Stored data

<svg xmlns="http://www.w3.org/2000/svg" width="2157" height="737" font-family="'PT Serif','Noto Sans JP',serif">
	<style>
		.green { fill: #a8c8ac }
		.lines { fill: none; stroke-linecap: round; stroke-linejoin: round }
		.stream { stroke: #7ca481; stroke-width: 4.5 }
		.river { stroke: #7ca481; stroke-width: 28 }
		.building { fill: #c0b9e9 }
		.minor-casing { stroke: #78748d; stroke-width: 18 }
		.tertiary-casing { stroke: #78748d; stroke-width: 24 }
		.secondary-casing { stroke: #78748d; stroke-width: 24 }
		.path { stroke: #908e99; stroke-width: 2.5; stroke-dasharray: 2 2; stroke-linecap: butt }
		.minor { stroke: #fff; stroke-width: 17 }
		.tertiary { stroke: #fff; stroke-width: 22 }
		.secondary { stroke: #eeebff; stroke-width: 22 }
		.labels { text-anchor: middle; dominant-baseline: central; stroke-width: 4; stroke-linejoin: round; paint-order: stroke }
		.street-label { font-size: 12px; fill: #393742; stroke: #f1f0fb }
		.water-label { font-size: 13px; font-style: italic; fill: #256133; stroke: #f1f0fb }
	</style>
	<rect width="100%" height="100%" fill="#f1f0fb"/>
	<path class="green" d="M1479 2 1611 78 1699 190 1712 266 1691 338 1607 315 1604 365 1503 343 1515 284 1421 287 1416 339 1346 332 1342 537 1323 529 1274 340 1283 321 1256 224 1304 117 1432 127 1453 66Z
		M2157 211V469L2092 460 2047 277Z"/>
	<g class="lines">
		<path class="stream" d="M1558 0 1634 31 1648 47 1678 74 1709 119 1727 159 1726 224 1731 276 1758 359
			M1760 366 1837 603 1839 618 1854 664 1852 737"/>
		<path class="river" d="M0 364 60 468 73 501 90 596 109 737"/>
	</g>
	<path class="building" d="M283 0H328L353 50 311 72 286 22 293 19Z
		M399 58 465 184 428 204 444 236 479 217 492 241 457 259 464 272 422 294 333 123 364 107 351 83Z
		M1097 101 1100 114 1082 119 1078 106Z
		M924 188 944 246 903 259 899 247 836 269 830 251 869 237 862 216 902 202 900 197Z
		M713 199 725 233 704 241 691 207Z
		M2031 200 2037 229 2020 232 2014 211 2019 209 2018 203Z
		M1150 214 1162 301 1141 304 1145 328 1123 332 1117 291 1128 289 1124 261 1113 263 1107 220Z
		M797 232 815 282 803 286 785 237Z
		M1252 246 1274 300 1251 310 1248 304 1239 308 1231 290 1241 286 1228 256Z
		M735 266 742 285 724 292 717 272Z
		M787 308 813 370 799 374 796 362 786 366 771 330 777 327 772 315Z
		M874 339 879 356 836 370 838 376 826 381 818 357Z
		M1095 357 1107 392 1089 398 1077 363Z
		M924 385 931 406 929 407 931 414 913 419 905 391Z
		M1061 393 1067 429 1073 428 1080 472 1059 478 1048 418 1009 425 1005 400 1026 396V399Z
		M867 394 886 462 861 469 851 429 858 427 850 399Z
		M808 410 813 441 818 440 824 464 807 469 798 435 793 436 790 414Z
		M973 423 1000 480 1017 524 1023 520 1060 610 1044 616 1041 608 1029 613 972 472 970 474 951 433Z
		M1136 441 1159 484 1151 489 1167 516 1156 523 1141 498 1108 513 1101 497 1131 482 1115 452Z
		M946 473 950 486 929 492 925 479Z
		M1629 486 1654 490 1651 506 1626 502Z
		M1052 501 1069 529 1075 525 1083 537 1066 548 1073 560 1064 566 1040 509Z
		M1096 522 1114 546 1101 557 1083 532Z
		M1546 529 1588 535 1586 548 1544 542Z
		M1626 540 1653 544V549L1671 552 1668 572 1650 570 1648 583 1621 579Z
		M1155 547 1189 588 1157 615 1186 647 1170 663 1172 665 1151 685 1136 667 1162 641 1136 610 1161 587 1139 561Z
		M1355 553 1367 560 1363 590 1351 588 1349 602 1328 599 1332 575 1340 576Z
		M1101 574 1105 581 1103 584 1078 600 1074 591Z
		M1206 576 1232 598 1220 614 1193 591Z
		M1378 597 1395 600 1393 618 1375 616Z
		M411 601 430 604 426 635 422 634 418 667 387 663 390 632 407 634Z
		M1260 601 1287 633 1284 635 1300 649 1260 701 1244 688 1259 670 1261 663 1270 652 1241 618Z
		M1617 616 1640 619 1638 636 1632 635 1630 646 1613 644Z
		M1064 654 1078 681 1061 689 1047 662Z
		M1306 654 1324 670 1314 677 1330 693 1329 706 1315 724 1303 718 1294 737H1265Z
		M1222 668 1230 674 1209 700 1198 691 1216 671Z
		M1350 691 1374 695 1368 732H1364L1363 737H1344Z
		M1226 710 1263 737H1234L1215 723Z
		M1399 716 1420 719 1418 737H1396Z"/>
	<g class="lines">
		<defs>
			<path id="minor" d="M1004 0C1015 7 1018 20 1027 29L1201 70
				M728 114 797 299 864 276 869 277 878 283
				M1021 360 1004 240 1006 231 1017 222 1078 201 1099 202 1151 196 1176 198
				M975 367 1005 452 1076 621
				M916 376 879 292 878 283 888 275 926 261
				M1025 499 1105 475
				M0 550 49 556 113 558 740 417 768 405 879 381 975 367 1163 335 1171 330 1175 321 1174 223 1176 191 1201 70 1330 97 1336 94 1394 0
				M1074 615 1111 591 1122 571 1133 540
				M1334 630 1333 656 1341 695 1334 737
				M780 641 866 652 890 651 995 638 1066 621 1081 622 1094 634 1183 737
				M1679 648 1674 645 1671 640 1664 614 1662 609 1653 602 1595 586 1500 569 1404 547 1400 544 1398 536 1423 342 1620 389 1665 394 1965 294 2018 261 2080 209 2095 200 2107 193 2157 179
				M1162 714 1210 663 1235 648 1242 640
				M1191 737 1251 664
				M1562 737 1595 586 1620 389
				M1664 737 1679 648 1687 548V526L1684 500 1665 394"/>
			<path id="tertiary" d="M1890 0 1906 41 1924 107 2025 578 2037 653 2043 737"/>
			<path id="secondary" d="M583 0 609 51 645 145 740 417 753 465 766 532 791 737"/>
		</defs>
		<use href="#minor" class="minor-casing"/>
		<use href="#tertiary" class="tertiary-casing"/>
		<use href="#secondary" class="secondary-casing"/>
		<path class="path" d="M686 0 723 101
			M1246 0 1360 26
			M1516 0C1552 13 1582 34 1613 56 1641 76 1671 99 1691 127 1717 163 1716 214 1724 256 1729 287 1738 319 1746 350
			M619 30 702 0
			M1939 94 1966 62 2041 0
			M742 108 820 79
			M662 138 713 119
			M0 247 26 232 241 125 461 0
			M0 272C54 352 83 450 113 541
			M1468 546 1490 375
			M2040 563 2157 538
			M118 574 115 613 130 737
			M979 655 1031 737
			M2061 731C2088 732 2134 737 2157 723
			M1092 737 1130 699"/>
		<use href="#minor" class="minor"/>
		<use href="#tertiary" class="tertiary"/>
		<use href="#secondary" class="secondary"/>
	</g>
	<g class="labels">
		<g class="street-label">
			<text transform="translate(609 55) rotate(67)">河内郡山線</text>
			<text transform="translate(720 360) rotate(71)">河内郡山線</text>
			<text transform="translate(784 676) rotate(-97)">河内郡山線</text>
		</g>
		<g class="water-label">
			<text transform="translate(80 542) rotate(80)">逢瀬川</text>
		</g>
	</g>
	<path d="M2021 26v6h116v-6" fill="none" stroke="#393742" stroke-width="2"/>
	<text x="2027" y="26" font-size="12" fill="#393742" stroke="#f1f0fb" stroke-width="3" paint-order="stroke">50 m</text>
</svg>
* * *
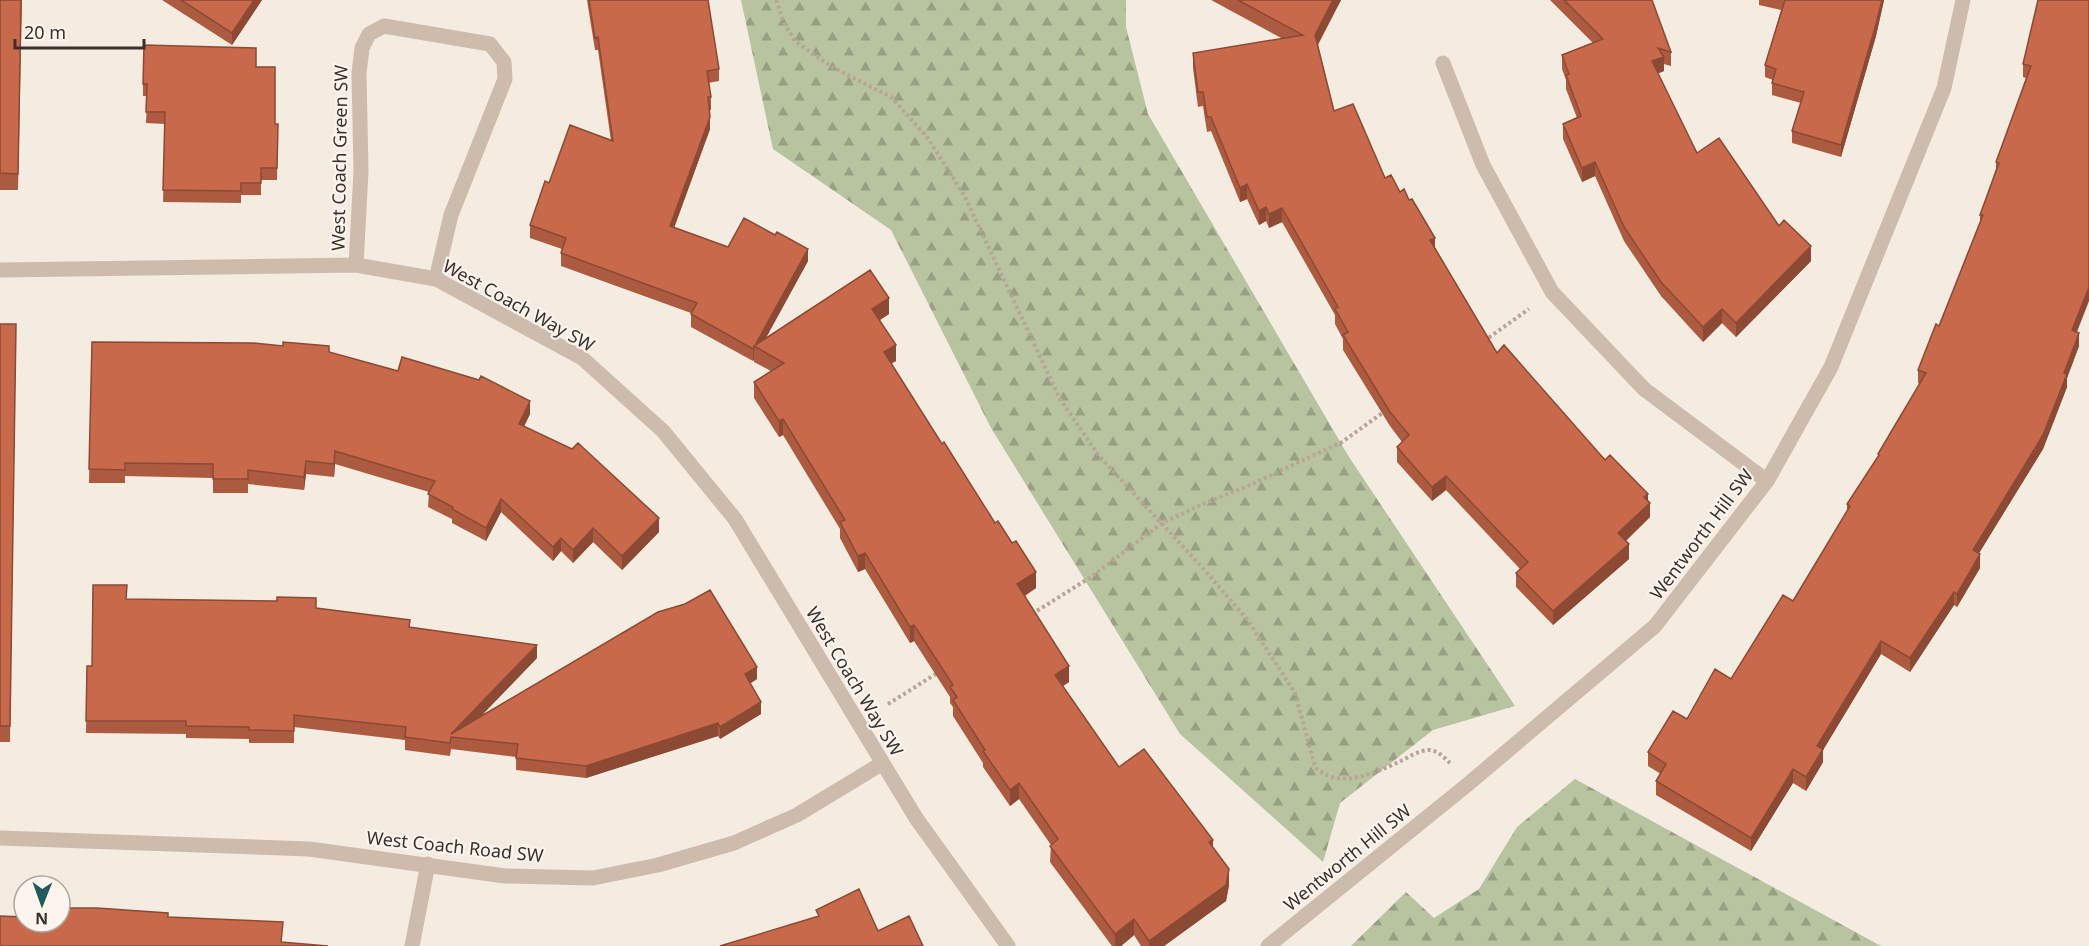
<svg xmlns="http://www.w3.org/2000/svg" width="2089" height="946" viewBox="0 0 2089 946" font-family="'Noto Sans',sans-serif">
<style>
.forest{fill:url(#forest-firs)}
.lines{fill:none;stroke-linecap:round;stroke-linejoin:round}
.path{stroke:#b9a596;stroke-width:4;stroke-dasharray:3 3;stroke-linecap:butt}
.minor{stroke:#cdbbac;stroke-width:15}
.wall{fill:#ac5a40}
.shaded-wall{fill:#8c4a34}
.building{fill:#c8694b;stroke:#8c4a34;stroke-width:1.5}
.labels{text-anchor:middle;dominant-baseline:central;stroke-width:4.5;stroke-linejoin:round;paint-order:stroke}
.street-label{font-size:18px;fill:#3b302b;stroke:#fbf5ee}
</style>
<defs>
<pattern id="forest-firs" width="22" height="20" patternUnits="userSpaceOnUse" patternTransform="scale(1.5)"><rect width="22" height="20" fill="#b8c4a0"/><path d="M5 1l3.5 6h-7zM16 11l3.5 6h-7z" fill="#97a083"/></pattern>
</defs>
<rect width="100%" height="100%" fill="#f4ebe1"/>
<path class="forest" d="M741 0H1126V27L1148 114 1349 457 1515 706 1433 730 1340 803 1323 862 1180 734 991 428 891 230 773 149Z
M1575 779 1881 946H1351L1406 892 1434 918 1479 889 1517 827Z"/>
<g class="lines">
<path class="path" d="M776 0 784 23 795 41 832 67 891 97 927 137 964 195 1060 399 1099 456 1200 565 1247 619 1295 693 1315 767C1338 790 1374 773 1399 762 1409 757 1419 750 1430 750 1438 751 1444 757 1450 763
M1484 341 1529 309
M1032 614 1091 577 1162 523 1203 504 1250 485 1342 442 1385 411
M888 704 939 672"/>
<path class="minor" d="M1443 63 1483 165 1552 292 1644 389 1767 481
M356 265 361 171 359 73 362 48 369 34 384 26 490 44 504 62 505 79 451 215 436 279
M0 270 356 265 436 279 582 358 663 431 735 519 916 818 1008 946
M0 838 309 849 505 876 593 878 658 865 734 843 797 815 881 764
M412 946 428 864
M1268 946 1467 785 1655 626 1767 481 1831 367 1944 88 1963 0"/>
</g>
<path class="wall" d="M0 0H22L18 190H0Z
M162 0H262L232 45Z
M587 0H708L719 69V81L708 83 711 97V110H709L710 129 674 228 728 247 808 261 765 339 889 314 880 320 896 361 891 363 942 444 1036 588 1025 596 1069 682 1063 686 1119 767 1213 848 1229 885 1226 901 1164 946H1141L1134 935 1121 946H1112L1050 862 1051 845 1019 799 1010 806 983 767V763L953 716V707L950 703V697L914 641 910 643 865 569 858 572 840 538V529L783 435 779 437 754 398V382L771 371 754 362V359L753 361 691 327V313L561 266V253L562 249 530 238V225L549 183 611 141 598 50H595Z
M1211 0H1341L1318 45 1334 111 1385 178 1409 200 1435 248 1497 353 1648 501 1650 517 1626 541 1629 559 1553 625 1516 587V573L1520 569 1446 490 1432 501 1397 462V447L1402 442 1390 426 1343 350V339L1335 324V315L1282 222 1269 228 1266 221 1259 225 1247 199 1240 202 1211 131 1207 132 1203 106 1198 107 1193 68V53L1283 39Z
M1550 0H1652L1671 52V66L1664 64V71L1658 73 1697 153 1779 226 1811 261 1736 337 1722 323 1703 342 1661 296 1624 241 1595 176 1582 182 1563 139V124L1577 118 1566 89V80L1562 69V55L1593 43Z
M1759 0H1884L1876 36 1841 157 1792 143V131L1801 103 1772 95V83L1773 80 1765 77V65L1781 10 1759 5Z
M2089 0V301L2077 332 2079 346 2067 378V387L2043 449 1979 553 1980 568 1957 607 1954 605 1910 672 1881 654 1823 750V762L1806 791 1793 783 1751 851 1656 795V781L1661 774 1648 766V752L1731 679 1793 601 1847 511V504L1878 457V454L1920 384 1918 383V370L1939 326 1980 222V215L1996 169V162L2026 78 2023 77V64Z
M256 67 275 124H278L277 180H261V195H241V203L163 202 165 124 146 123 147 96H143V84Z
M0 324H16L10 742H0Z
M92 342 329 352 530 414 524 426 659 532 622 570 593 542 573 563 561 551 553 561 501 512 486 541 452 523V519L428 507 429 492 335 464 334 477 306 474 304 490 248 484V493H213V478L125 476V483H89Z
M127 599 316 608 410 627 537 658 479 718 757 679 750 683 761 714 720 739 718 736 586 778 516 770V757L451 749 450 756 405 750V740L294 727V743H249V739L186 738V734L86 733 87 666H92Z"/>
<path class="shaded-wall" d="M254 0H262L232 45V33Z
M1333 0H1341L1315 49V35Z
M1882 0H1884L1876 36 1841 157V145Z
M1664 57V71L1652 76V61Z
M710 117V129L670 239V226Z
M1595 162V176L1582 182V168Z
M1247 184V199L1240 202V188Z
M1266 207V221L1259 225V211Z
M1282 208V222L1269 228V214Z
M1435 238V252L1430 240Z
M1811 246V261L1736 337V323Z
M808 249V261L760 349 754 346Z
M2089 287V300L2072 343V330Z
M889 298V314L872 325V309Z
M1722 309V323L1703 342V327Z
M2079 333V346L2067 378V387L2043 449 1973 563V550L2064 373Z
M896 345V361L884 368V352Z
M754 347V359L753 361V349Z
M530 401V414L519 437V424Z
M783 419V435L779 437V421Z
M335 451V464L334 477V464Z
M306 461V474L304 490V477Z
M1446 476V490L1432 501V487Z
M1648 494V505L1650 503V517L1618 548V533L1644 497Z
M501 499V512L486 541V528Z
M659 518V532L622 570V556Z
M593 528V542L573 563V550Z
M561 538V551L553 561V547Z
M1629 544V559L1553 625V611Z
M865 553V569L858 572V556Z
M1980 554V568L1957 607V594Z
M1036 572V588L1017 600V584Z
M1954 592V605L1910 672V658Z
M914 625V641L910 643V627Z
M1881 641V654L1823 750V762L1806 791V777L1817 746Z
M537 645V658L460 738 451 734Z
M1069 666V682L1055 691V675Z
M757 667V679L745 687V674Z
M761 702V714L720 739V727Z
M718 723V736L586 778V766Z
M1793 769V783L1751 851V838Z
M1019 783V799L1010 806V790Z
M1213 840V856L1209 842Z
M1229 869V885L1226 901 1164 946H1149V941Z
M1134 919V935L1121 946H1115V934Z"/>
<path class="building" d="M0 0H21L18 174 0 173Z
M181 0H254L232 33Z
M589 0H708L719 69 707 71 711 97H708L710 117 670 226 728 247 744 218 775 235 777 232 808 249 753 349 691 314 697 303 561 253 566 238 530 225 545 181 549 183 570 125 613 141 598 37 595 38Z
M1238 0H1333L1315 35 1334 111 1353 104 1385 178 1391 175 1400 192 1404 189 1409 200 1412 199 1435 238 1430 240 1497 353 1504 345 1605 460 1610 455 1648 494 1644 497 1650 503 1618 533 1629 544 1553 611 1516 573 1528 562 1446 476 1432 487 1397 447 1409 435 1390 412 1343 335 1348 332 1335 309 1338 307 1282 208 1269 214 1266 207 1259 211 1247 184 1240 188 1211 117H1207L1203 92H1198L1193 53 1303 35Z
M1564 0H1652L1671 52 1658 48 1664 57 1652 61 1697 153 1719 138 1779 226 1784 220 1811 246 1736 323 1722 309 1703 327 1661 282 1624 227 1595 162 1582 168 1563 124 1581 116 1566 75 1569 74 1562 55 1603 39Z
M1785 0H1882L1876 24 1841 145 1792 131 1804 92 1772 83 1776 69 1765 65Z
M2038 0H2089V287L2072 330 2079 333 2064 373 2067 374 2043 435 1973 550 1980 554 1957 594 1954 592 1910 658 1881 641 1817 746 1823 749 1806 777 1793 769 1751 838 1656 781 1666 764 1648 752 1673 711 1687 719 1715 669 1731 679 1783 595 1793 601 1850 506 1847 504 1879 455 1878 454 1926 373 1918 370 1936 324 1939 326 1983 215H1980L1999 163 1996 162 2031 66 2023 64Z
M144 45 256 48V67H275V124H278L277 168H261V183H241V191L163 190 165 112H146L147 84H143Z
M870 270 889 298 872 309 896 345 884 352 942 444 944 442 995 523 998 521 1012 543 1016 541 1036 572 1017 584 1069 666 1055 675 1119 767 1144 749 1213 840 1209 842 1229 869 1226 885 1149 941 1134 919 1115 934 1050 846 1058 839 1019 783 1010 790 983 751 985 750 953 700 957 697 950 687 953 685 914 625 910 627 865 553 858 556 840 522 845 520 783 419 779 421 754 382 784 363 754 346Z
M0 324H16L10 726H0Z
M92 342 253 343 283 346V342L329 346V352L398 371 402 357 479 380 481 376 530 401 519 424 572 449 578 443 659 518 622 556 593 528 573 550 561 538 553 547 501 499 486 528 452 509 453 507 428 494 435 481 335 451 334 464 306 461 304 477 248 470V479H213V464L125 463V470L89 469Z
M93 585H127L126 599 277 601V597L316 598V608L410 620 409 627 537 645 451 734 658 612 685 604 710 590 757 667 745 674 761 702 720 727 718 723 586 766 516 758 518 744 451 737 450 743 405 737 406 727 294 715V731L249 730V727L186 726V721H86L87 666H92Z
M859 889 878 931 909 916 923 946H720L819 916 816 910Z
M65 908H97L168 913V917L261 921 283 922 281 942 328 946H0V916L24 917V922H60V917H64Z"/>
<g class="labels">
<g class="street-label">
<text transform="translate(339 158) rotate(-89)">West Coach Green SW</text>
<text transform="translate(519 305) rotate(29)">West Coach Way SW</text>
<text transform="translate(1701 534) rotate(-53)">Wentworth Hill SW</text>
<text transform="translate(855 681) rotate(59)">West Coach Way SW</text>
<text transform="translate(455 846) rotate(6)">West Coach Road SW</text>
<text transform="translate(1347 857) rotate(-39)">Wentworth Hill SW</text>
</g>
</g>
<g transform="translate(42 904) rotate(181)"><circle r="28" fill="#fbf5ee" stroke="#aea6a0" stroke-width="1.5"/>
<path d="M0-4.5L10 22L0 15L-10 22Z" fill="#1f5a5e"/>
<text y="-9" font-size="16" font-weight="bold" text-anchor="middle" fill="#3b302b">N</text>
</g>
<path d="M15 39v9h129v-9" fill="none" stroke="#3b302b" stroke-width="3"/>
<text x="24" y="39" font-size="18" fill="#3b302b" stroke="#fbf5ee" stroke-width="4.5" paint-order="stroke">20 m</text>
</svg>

(EXERCISE PROMPT) Return only the number of lines above that include the word "Sans".

(RESULT OF THIS EXERCISE) 2